• EXERCISE OBJECTIVE
Extend the passage on accuracy and consistency in crisis communication, beginning immediately after its final sentence about the 1997 fen-phen disclosure.

• PROVIDED TEXT

════

Accuracy and Consistency

Accuracy and consistency in messages cast crisis communicators in a competent light. Consistency shows cohesion in an organization or among several organizations; this helps confused and anxious audiences orient themselves and trust the information (Seeger, 2006, p. 10). To get accurate information, it is important to “validate sources, choose subject-area experts, and develop relationships with stakeholders at all levels” (Seeger, 2006, p. 10). Not only does collaboration produce a more accurate message, it creates a well-informed, consistent message audiences can rely on. Two crises in particular—the fen-phen drug case (1997) and Hurricane Katrina (2005)—highlight the necessity for consistent and accurate information.

Fen-phen: Organizational Collaboration in Crisis Communication

The fen-phen incident illustrates good practice of accuracy and consistency. In 1997 the New England Journal of Medicine revealed that the weight-loss drug called fen-phen was actually causing severe heart problems in patients, thus sparking a crisis among the thousands of concerned patients taking the drug (Streifel et al., 2006, pp. 389-90).

════

• DATA SUPPLIED
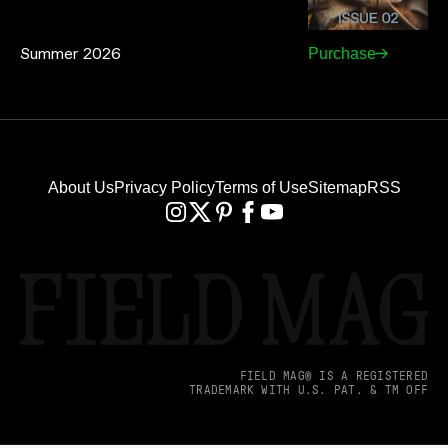
Summer 2026
Purchase
About Us
Privacy Policy
Terms of Use
Sitemap
RSS
FIELD MAG® IS A REGISTERED
TRADEMARK WITH U.S. PAT. & TM OFF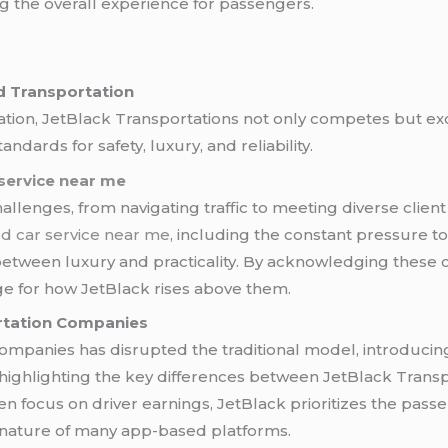
ng the overall experience for passengers.
d Transportation
tation, JetBlack Transportations not only competes but exc
ndards for safety, luxury, and reliability.
service near me
allenges, from navigating traffic to meeting diverse client 
d car service near me
, including the constant pressure to
tween luxury and practicality. By acknowledging these chal
age for how JetBlack rises above them.
rtation Companies
ompanies has disrupted the traditional model, introducin
s, highlighting the key differences between JetBlack Trans
en focus on driver earnings, JetBlack prioritizes the pass
 nature of many app-based platforms.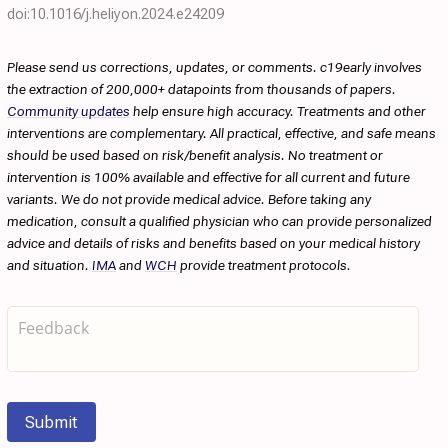
doi:10.1016/j.heliyon.2024.e24209
Please send us corrections, updates, or comments. c19early involves
the extraction of 200,000+ datapoints from thousands of papers.
Community updates
help ensure high accuracy. Treatments and other
interventions are complementary. All practical, effective, and safe means
should be used based on risk/benefit analysis. No treatment or
intervention is 100% available and effective for all current and future
variants. We do not provide medical advice. Before taking any
medication, consult a qualified physician who can provide personalized
advice and details of risks and benefits based on your medical history
and situation.
IMA
and
WCH
provide treatment protocols.
Submit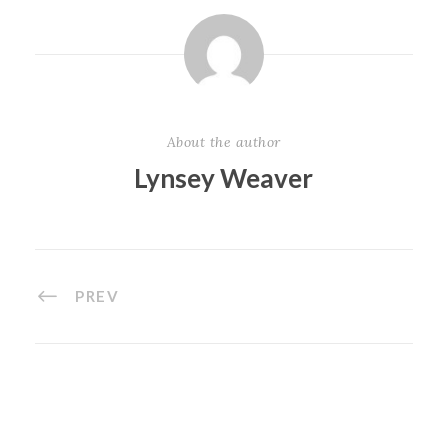
About the author
Lynsey Weaver
PREV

════

• EXPECTED ANSWER
Collaboration: A Consistent Message in a Crisis

Streifel et al. (2006) discuss the importance of consistent and credible messages as they analyze the importance of significant choice, a term referring to how people need thorough and precise information to decide what to do (p. 391). To ensure patients made informed decisions, the organizations responsible for the report—MeritCare and the Mayo Clinic—worked together to provide both accurate and consistent messages to the public. They illustrate the collaboration between organizations that Seeger (2006) emphasizes in his “Best Practices in Crisis Communication” (p. 10). As a result, the public got a clear message of appropriate actions to take.